> Study text
+ + + + + + +
On the eve of their mandatory minicamp, the Vikings solved their most pressing financial question.
Tight end Kyle Rudolph, whose contract was set to expire after this season, told the Star Tribune via text message Monday he has agreed to a new deal with the team, after posting a note on his Twitter feed that said, “I am honored beyond words to say that my home, our home, will always be ... in Minnesota!”
The team announced the extension Tuesday morning.
The deal will extend Rudolph, who was entering the final season of a five-year deal, through the 2023 season. The added four years are worth $36 million, according to an NFL source, and Rudolph will make $9 million in 2019, which is fully guaranteed. The 2020 season is guaranteed for injury.
After drafting Alabama tight end Irv Smith Jr. in the second round, the Vikings worked with the 29-year-old Rudolph on a new deal that would extend his time with the team while providing the Vikings some salary cap relief.
The team entered Monday with just $611,926 in cap space, according to NFL Players Association salary data, and had targeted a deal with Rudolph — who was originally set to make $7.625 million this season — as a means of creating some breathing room.
The structure of Rudolph’s new deal will determine how much cap relief it provides.
The eight-year veteran’s expiring contract was worth $36.5 million over five years. He has 386 career receptions for 3,787 yards and 41 touchdowns, with two Pro Bowl selections.
+ + + + + + +
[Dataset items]
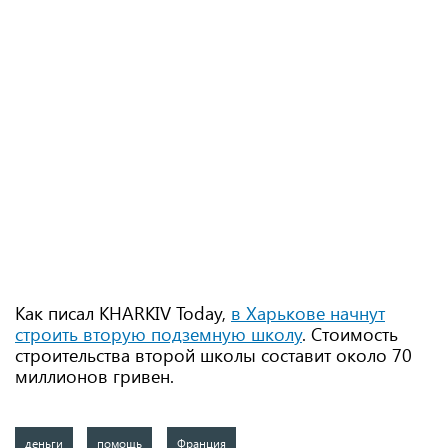
Как писал KHARKIV Today,
в Харькове начнут
строить вторую подземную школу
. Стоимость
строительства второй школы составит около 70
миллионов гривен.
деньги
помощь
Франция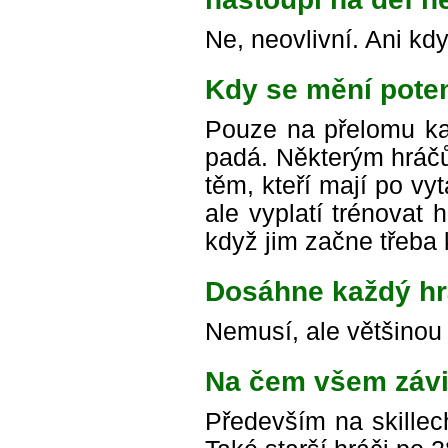
Ne, neovlivní. Ani kd
Kdy se mění pote
Pouze na přelomu ka
padá. Některým hráčů
těm, kteří mají po vy
ale vyplatí trénovat
když jim začne třeba 
Dosáhne každý hr
Nemusí, ale většinou
Na čem všem závi
Především na skillec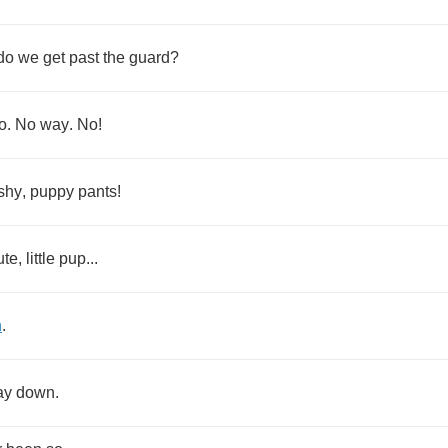
do
we
get
past
the
guard
?
o
.
No
way
.
No
!
shy
,
puppy
pants
!
ute
,
little
pup
...
n
.
ay
down
.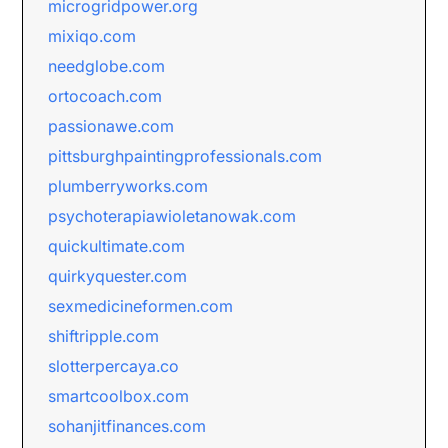
microgridpower.org
mixiqo.com
needglobe.com
ortocoach.com
passionawe.com
pittsburghpaintingprofessionals.com
plumberryworks.com
psychoterapiawioletanowak.com
quickultimate.com
quirkyquester.com
sexmedicineformen.com
shiftripple.com
slotterpercaya.co
smartcoolbox.com
sohanjitfinances.com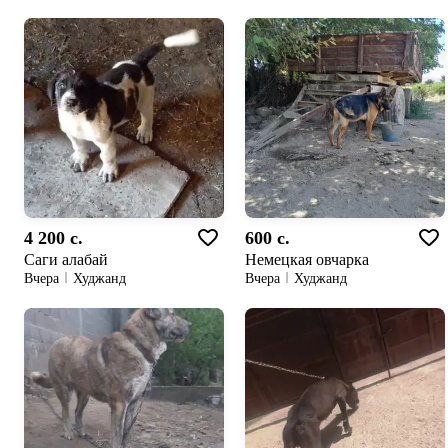
4 200 c.
600 c.
Cаги алабай
Немецкая овчарка
Вчера
Худжанд
Вчера
Худжанд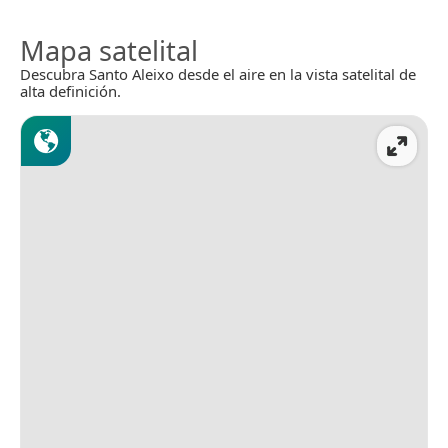
Mapa satelital
Descubra Santo Aleixo desde el aire en la vista satelital de
alta definición.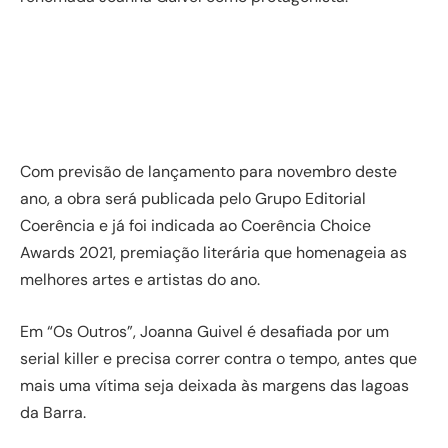
Com previsão de lançamento para novembro deste
ano, a obra será publicada pelo Grupo Editorial
Coerência e já foi indicada ao Coerência Choice
Awards 2021, premiação literária que homenageia as
melhores artes e artistas do ano.
Em “Os Outros”, Joanna Guivel é desafiada por um
serial killer e precisa correr contra o tempo, antes que
mais uma vítima seja deixada às margens das lagoas
da Barra.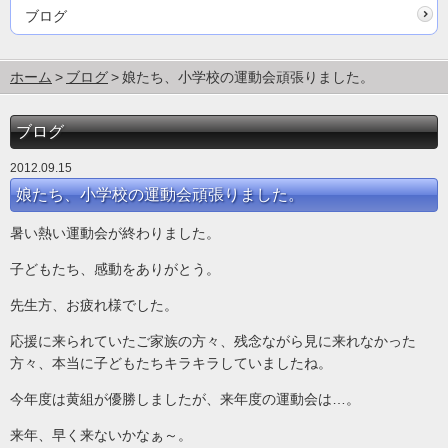
ブログ
ホーム
ブログ
娘たち、小学校の運動会頑張りました。
ブログ
2012.09.15
娘たち、小学校の運動会頑張りました。
暑い熱い運動会が終わりました。
子どもたち、感動をありがとう。
先生方、お疲れ様でした。
応援に来られていたご家族の方々、残念ながら見に来れなかった
方々、本当に子どもたちキラキラしていましたね。
今年度は黄組が優勝しましたが、来年度の運動会は…。
来年、早く来ないかなぁ～。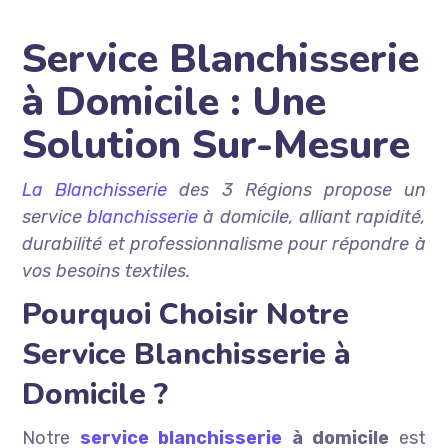
Service Blanchisserie
à Domicile : Une
Solution Sur-Mesure
La Blanchisserie
des 3 Régions propose un
service
blanchisserie
à domicile, alliant rapidité,
durabilité et professionnalisme pour répondre à
vos besoins textiles.
Pourquoi Choisir Notre
Service Blanchisserie à
Domicile ?
Notre
service blanchisserie
à domicile
est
+ + + + + + +
> Work to complete
• A. Answer these questions using the article on Kyle Rudolph's contract extension:
(i) Through which season does the new deal extend Rudolph?
(ii) How much cap space did the Vikings have entering Monday, according to NFL Players Association salary data?
(iii) How many career touchdowns does Rudolph have?
• B. Return the passage of the Rudolph contract article starting with "The team entered" and going on through "some breathing room.".

> List of solutions
• A.
(i) The 2023 season.
(ii) $611,926.
(iii) 41.

• B.
The team entered Monday with just $611,926 in cap space, according to NFL Players Association salary data, and had targeted a deal with Rudolph — who was originally set to make $7.625 million this season — as a means of creating some breathing room.